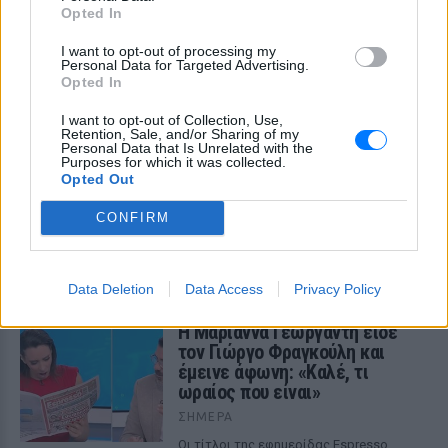
Opted In
I want to opt-out of processing my
Personal Data for Targeted Advertising.
Opted In
I want to opt-out of Collection, Use,
Retention, Sale, and/or Sharing of my
Personal Data that Is Unrelated with the
Purposes for which it was collected.
Opted Out
Ιωάννα Τούνη: Αδημοσίευτη φωτογραφία από
Ίμπιζα με τον Δημήτρη Σπυριδωνίδη
CONFIRM
Η influencer ανέβασε στο Instagram throwback στιγμιότυπο
και ρώτησε τον σύντροφό της για τον φετινό προορισμό
ΣΉΜΕΡΑ
Data Deletion
Data Access
Privacy Policy
Η Μαριάννα Γεωργαντή είδε
τον Γιώργο Φραγκούλη και
έμεινε άφωνη: «Καλέ, τι
ωραίος που είναι»
ΣΉΜΕΡΑ
Οι τίτλοι της εφημερίδας Espresso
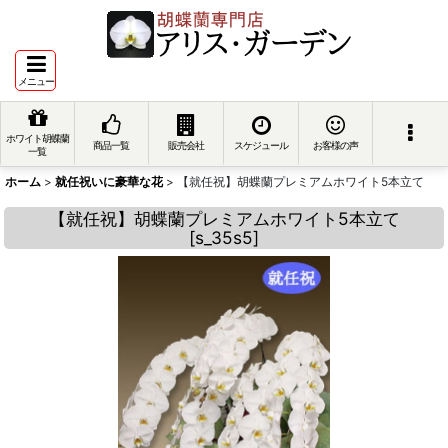
メニュー
ホワイト胡蝶蘭
商品一覧
販売会社
スケジュール
お客様の声
一覧
ホーム
>
就任祝いに豪華な花
>
【就任祝】胡蝶蘭プレミアムホワイト5本立て
【就任祝】胡蝶蘭プレミアムホワイト5本立て
[
s_35s5
]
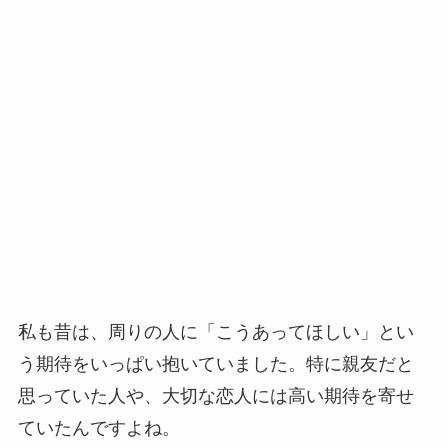
私も昔は、周りの人に「こうあってほしい」とい
う期待をいっぱい抱いていました。特に親友だと
思っていた人や、大切な恋人には高い期待を寄せ
ていたんですよね。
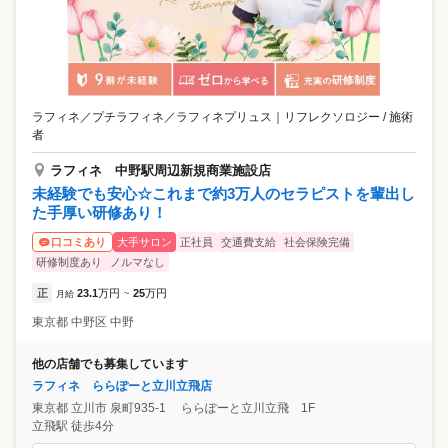
ラフィネ／プチラフィネ／ラフィネプリュス
｜
リフレクソロジー / 施術
者
ラフィネ 中野駅周辺新規商業施設店
未経験でも安心☆これまで約3万人のセラピストを輩出し
た手厚い研修あり！
大手サロン
正社員
交通費支給
社会保険完備
口コミあり
研修制度あり
ノルマなし
正
23.1
万円
25
万円
月給
~
東京都
中野区
中野
他の店舗でも募集しています
ラフィネ ららぽーと立川立飛店
東京都
立川市
泉町935-1 ららぽーと立川立飛 1F
立飛駅 徒歩4分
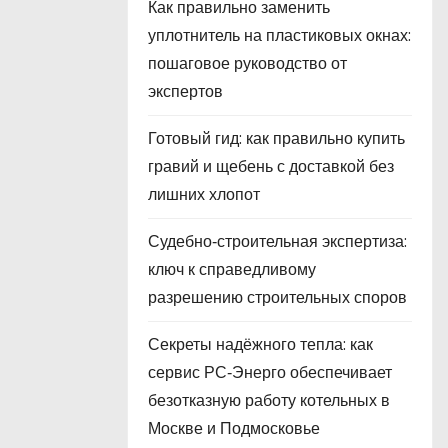
Как правильно заменить
уплотнитель на пластиковых окнах:
пошаговое руководство от
экспертов
Готовый гид: как правильно купить
гравий и щебень с доставкой без
лишних хлопот
Судебно‑строительная экспертиза:
ключ к справедливому
разрешению строительных споров
Секреты надёжного тепла: как
сервис РС‑Энерго обеспечивает
безотказную работу котельных в
Москве и Подмосковье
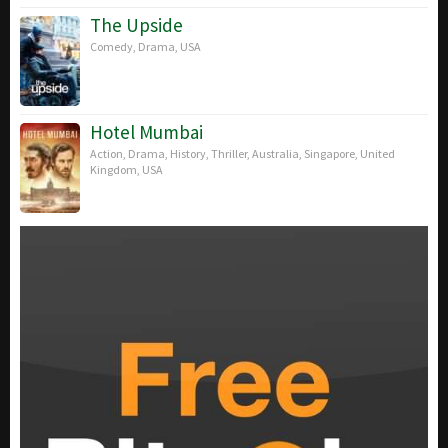
The Upside
Comedy
,
Drama
,
USA
Hotel Mumbai
Action
,
Drama
,
History
,
Thriller
,
Australia
,
Singapore
,
United
Kingdom
,
USA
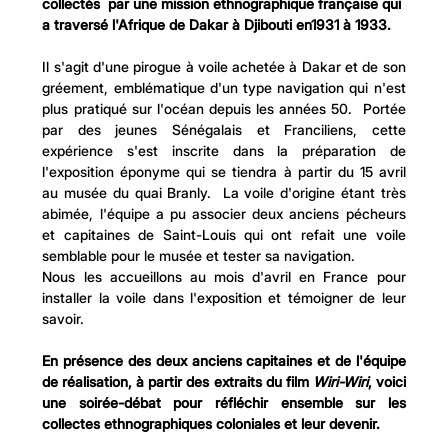
collectés  par une mission ethnographique française qui 
a traversé l'Afrique de Dakar à Djibouti en1931 à 1933.
Il s'agit d'une pirogue à voile achetée à Dakar et de son 
gréement, emblématique d'un type navigation qui n'est 
plus pratiqué sur l'océan depuis les années 50.  Portée 
par des jeunes Sénégalais et Franciliens, cette 
expérience s'est inscrite dans la préparation de 
l'exposition éponyme qui se tiendra à partir du 15 avril 
au musée du quai Branly.  La voile d'origine étant très 
abimée, l'équipe a pu associer deux anciens pécheurs 
et capitaines de Saint-Louis qui ont refait une voile 
semblable pour le musée et tester sa navigation.
Nous les accueillons au mois d'avril en France pour 
installer la voile dans l'exposition et témoigner de leur 
savoir.
En présence des deux anciens capitaines et de l'équipe 
de réalisation, à partir des extraits du film 
Wiri-Wiri
, voici 
une soirée-débat pour réfléchir ensemble sur les 
collectes ethnographiques coloniales et leur devenir.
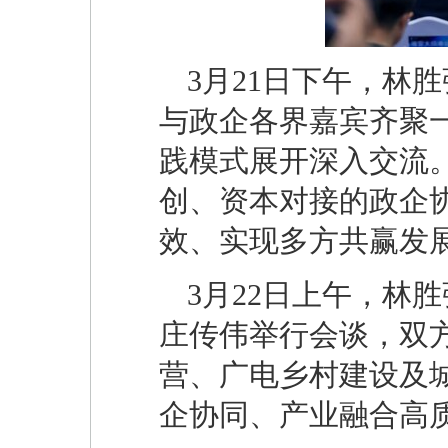
3月21日下午，林
与政企各界嘉宾齐聚
践模式展开深入交流
创、资本对接的政企
效、实现多方共赢发
3月22日上午，林
庄传伟举行会谈，双
营、广电乡村建设及
企协同、产业融合高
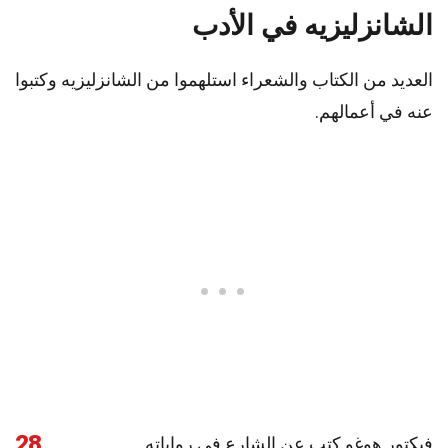
الشانزليزيه في الأدب
العديد من الكتاب والشعراء استلهموا من الشانزليزيه وكتبوا
عنه في أعمالهم.
28
فيكتور هوغو كتب عن الشارع في رواياته.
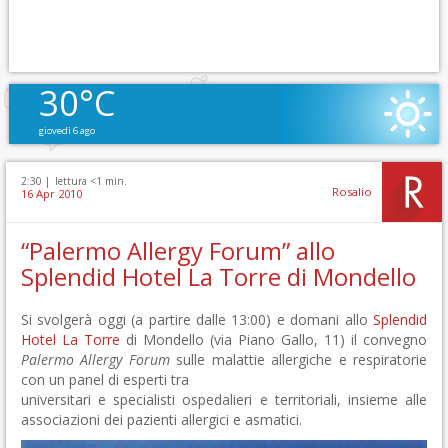
30°C
giovedì 6 ago
2:30 |
lettura <1 min.
Rosalio
16 Apr 2010
“Palermo Allergy Forum” allo
Splendid Hotel La Torre di Mondello
Si svolgerà oggi (a partire dalle 13:00) e domani allo
Splendid
Hotel La Torre
di Mondello (via Piano Gallo, 11) il convegno
Palermo Allergy Forum
sulle malattie allergiche e respiratorie
con un panel di esperti tra
universitari e specialisti ospedalieri e territoriali, insieme alle
associazioni dei pazienti allergici e asmatici.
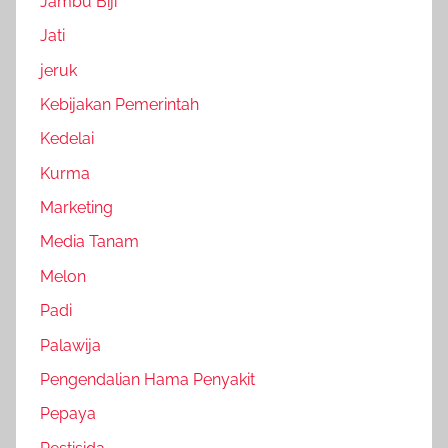
Jambu Biji
Jati
jeruk
Kebijakan Pemerintah
Kedelai
Kurma
Marketing
Media Tanam
Melon
Padi
Palawija
Pengendalian Hama Penyakit
Pepaya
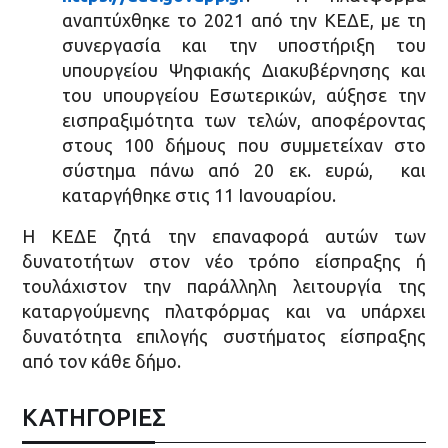
αναπτύχθηκε το 2021 από την ΚΕΔΕ, με τη
συνεργασία και την υποστήριξη του
υπουργείου Ψηφιακής Διακυβέρνησης και
του υπουργείου Εσωτερικών, αύξησε την
εισπραξιμότητα των τελών, αποφέροντας
στους 100 δήμους που συμμετείχαν στο
σύστημα πάνω από 20 εκ. ευρώ, και
καταργήθηκε στις 11 Ιανουαρίου.
Η ΚΕΔΕ ζητά την επαναφορά αυτών των
δυνατοτήτων στον νέο τρόπο είσπραξης ή
τουλάχιστον την παράλληλη λειτουργία της
καταργούμενης πλατφόρμας και να υπάρχει
δυνατότητα επιλογής συστήματος είσπραξης
από τον κάθε δήμο.
ΚΑΤΗΓΟΡΙΕΣ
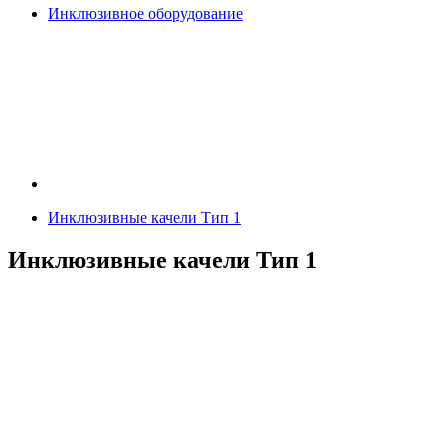
Инклюзивное оборудование
Инклюзивные качели Тип 1
Инклюзивные качели Тип 1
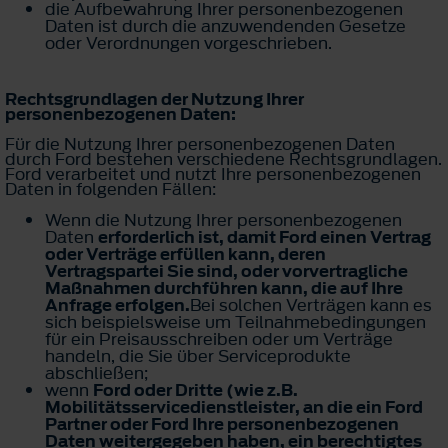
die Aufbewahrung Ihrer personenbezogenen
Daten ist durch die anzuwendenden Gesetze
oder Verordnungen vorgeschrieben.
Rechtsgrundlagen der Nutzung Ihrer
personenbezogenen Daten:
Für die Nutzung Ihrer personenbezogenen Daten
durch Ford bestehen verschiedene Rechtsgrundlagen.
Ford verarbeitet und nutzt Ihre personenbezogenen
Daten in folgenden Fällen:
Wenn die Nutzung Ihrer personenbezogenen
Daten
erforderlich ist, damit Ford einen Vertrag
oder Verträge erfüllen kann, deren
Vertragspartei Sie sind, oder vorvertragliche
Maßnahmen durchführen kann, die auf Ihre
Anfrage erfolgen.
Bei solchen Verträgen kann es
sich beispielsweise um Teilnahmebedingungen
für ein Preisausschreiben oder um Verträge
handeln, die Sie über Serviceprodukte
abschließen;
wenn
Ford oder Dritte (wie z.B.
Mobilitätsservicedienstleister, an die ein Ford
Partner oder Ford Ihre personenbezogenen
Daten weitergegeben haben, ein berechtigtes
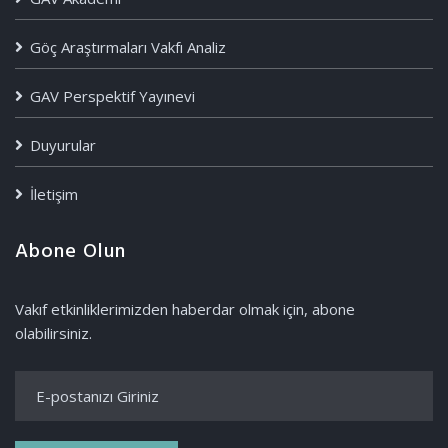
Göç Araştırmaları Vakfı Analiz
GAV Perspektif Yayınevi
Duyurular
İletişim
Abone Olun
Vakıf etkinliklerimizden haberdar olmak için, abone
olabilirsiniz.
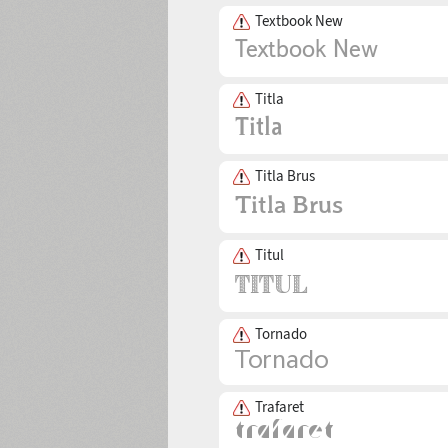
Textbook New
Titla
Titla Brus
Titul
Tornado
Trafaret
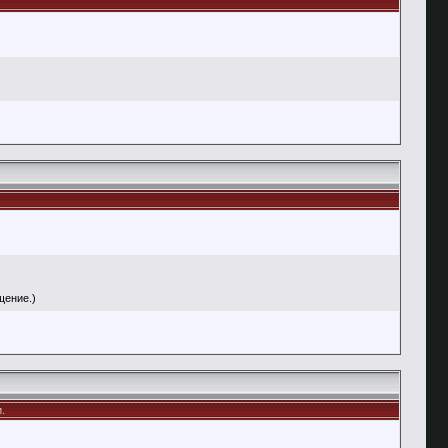
щение.)
.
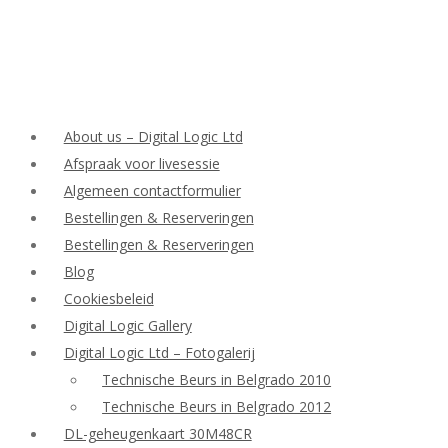
About us – Digital Logic Ltd
Afspraak voor livesessie
Algemeen contactformulier
Bestellingen & Reserveringen
Bestellingen & Reserveringen
Blog
Cookiesbeleid
Digital Logic Gallery
Digital Logic Ltd – Fotogalerij
Technische Beurs in Belgrado 2010
Technische Beurs in Belgrado 2012
DL-geheugenkaart 30M48CR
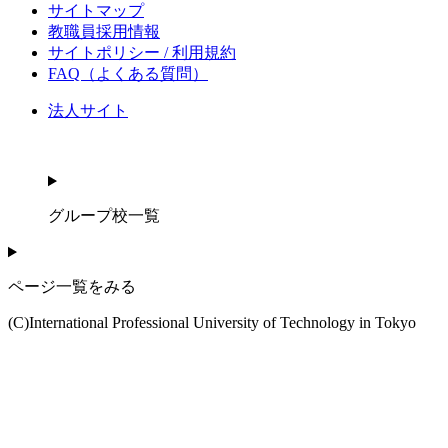
サイトマップ
教職員採用情報
サイトポリシー / 利用規約
FAQ（よくある質問）
法人サイト
グループ校一覧
ページ一覧をみる
(C)International Professional University of Technology in Tokyo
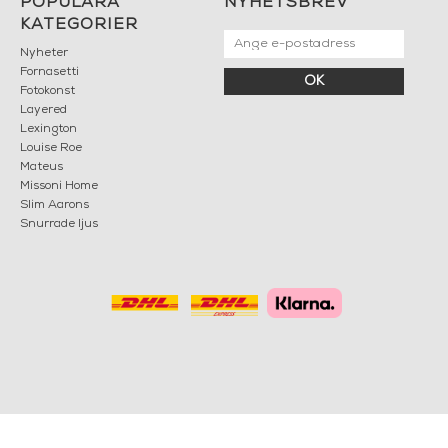
POPULÄRA
NYHETSBREV
KATEGORIER
Nyheter
Fornasetti
OK
Fotokonst
Layered
Lexington
Louise Roe
Mateus
Missoni Home
Slim Aarons
Snurrade ljus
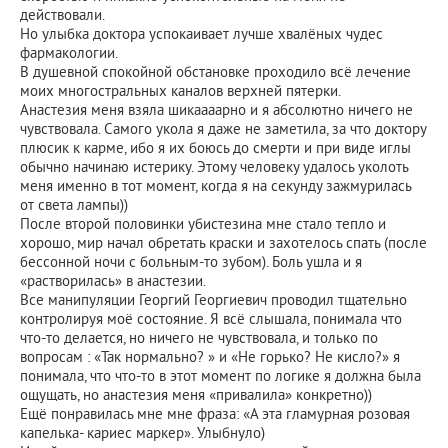
действовали.
Но улыбка доктора успокаивает лучше хвалёных чудес
фармакологии.
В душевной спокойной обстановке проходило всё лечение
моих многостральных каналов верхней пятерки.
Анастезия меня взяла шикаааарно и я абсолютно ничего не
чувствовала. Самого укола я даже не заметила, за что доктору
плюсик к карме, ибо я их боюсь до смерти и при виде иглы
обычно начинаю истерику. Этому человеку удалось уколоть
меня именно в тот момент, когда я на секунду зажмурилась
от света лампы))
После второй половинки убистезина мне стало тепло и
хорошо, мир начал обретать краски и захотелось спать (после
бессонной ночи с больным-то зубом). Боль ушла и я
«растворилась» в анастезии.
Все манипуляции Георгий Георгиевич проводил тщательно
контролируя моё состояние. Я всё слышала, понимала что
что-то делается, но ничего не чувствовала, и только по
вопросам : «Так нормально? » и «Не горько? Не кисло?» я
понимала, что что-то в этот момент по логике я должна была
ощущать, но анастезия меня «привалила» конкретно))
Ещё понравилась мне мне фраза: «А эта гламурная розовая
капелька- кариес маркер». Улыбнуло)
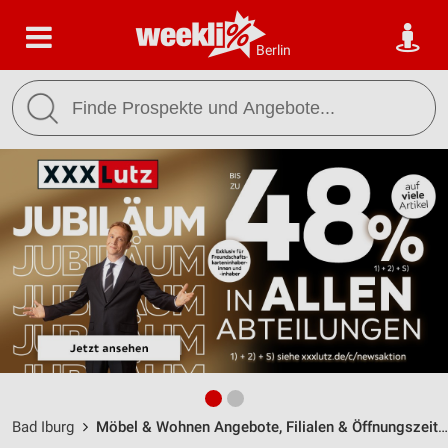
Berlin
Bad Iburg
Möbel & Wohnen Angebote, Filialen & Öffnungszeiten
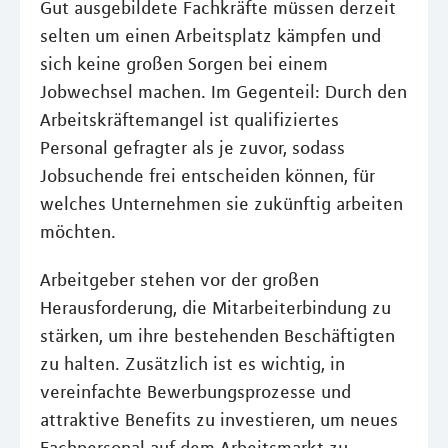
Gut ausgebildete Fachkräfte müssen derzeit
selten um einen Arbeitsplatz kämpfen und
sich keine großen Sorgen bei einem
Jobwechsel machen. Im Gegenteil: Durch den
Arbeitskräftemangel ist qualifiziertes
Personal gefragter als je zuvor, sodass
Jobsuchende frei entscheiden können, für
welches Unternehmen sie zukünftig arbeiten
möchten.
Arbeitgeber stehen vor der großen
Herausforderung, die Mitarbeiterbindung zu
stärken, um ihre bestehenden Beschäftigten
zu halten. Zusätzlich ist es wichtig, in
vereinfachte Bewerbungsprozesse und
attraktive Benefits zu investieren, um neues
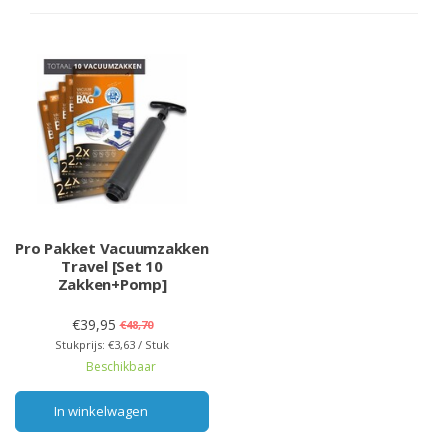
Pro Pakket Vacuumzakken
Travel [Set 10
Zakken+Pomp]
€39,95
€48,70
Stukprijs: €3,63 / Stuk
Beschikbaar
In winkelwagen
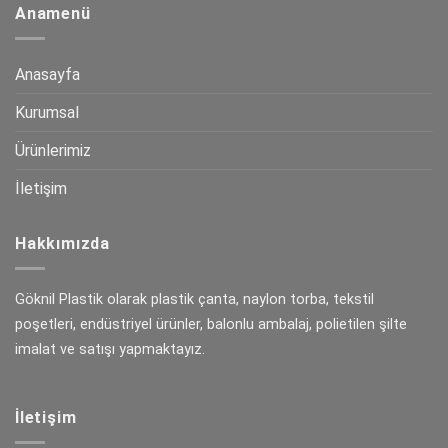
Anamenü
Anasayfa
Kurumsal
Ürünlerimiz
İletişim
Hakkımızda
Göknil Plastik olarak plastik çanta, naylon torba, tekstil
poşetleri, endüstriyel ürünler, balonlu ambalaj, polietilen şilte
imalat ve satışı yapmaktayız.
İletişim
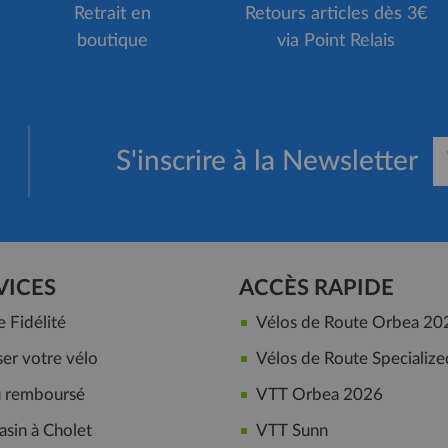
Retrait en
Retours articles dès 3€
boutique
via Point Relais
S'inscrire à la Newsletter
VICES
ACCÈS RAPIDE
Fidélité
Vélos de Route Orbea 20
er votre vélo
Vélos de Route Specialize
ou remboursé
VTT Orbea 2026
sin à Cholet
VTT Sunn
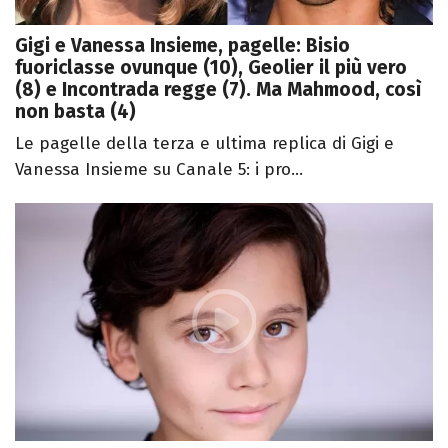
Gigi e Vanessa Insieme, pagelle: Bisio
fuoriclasse ovunque (10), Geolier il più vero
(8) e Incontrada regge (7). Ma Mahmood, così
non basta (4)
Le pagelle della terza e ultima replica di Gigi e
Vanessa Insieme su Canale 5: i pro...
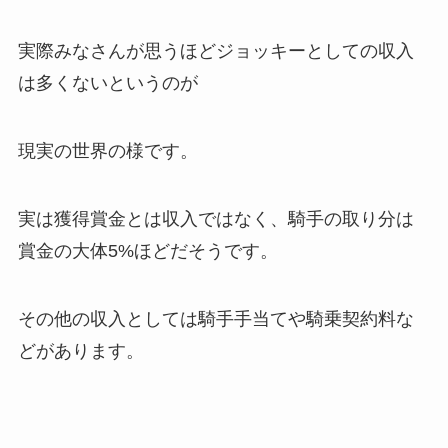
実際みなさんが思うほどジョッキーとしての収入
は多くないというのが
現実の世界の様です。
実は獲得賞金とは収入ではなく、騎手の取り分は
賞金の大体5%ほどだそうです。
その他の収入としては騎手手当てや騎乗契約料な
どがあります。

- TO DO
Copy the items above word for word, from the line with "الشانزليزيه في الأدب" through the line with "Daten weitergegeben haben, ein berechtigtes", including both of those lines. Leave the picture markers out of your copy.

- TASK OUTPUT
الشانزليزيه في الأدب
العديد من الكتاب والشعراء استلهموا من الشانزليزيه وكتبوا
عنه في أعمالهم.
28
فيكتور هوغو كتب عن الشارع في رواياته.
30°C
giovedì 6 ago
2:30 |
lettura <1 min.
Rosalio
16 Apr 2010
“Palermo Allergy Forum” allo
Splendid Hotel La Torre di Mondello
Si svolgerà oggi (a partire dalle 13:00) e domani allo
Splendid
Hotel La Torre
di Mondello (via Piano Gallo, 11) il convegno
Palermo Allergy Forum
sulle malattie allergiche e respiratorie
con un panel di esperti tra
universitari e specialisti ospedalieri e territoriali, insieme alle
associazioni dei pazienti allergici e asmatici.
Jambu Biji
Jati
jeruk
Kebijakan Pemerintah
Kedelai
Kurma
Marketing
Media Tanam
Melon
Padi
Palawija
Pengendalian Hama Penyakit
Pepaya
αναπτύχθηκε το 2021 από την ΚΕΔΕ, με τη
συνεργασία και την υποστήριξη του
υπουργείου Ψηφιακής Διακυβέρνησης και
του υπουργείου Εσωτερικών, αύξησε την
εισπραξιμότητα των τελών, αποφέροντας
στους 100 δήμους που συμμετείχαν στο
σύστημα πάνω από 20 εκ. ευρώ, και
καταργήθηκε στις 11 Ιανουαρίου.
Η ΚΕΔΕ ζητά την επαναφορά αυτών των
δυνατοτήτων στον νέο τρόπο είσπραξης ή
τουλάχιστον την παράλληλη λειτουργία της
καταργούμενης πλατφόρμας και να υπάρχει
δυνατότητα επιλογής συστήματος είσπραξης
από τον κάθε δήμο.
ΚΑΤΗΓΟΡΙΕΣ
Инклюзивное оборудование
Инклюзивные качели Тип 1
Инклюзивные качели Тип 1
die Aufbewahrung Ihrer personenbezogenen
Daten ist durch die anzuwendenden Gesetze
oder Verordnungen vorgeschrieben.
Rechtsgrundlagen der Nutzung Ihrer
personenbezogenen Daten:
Für die Nutzung Ihrer personenbezogenen Daten
durch Ford bestehen verschiedene Rechtsgrundlagen.
Ford verarbeitet und nutzt Ihre personenbezogenen
Daten in folgenden Fällen:
Wenn die Nutzung Ihrer personenbezogenen
Daten
erforderlich ist, damit Ford einen Vertrag
oder Verträge erfüllen kann, deren
Vertragspartei Sie sind, oder vorvertragliche
Maßnahmen durchführen kann, die auf Ihre
Anfrage erfolgen.
Bei solchen Verträgen kann es
sich beispielsweise um Teilnahmebedingungen
für ein Preisausschreiben oder um Verträge
handeln, die Sie über Serviceprodukte
abschließen;
wenn
Ford oder Dritte (wie z.B.
Mobilitätsservicedienstleister, an die ein Ford
Partner oder Ford Ihre personenbezogenen
Daten weitergegeben haben, ein berechtigtes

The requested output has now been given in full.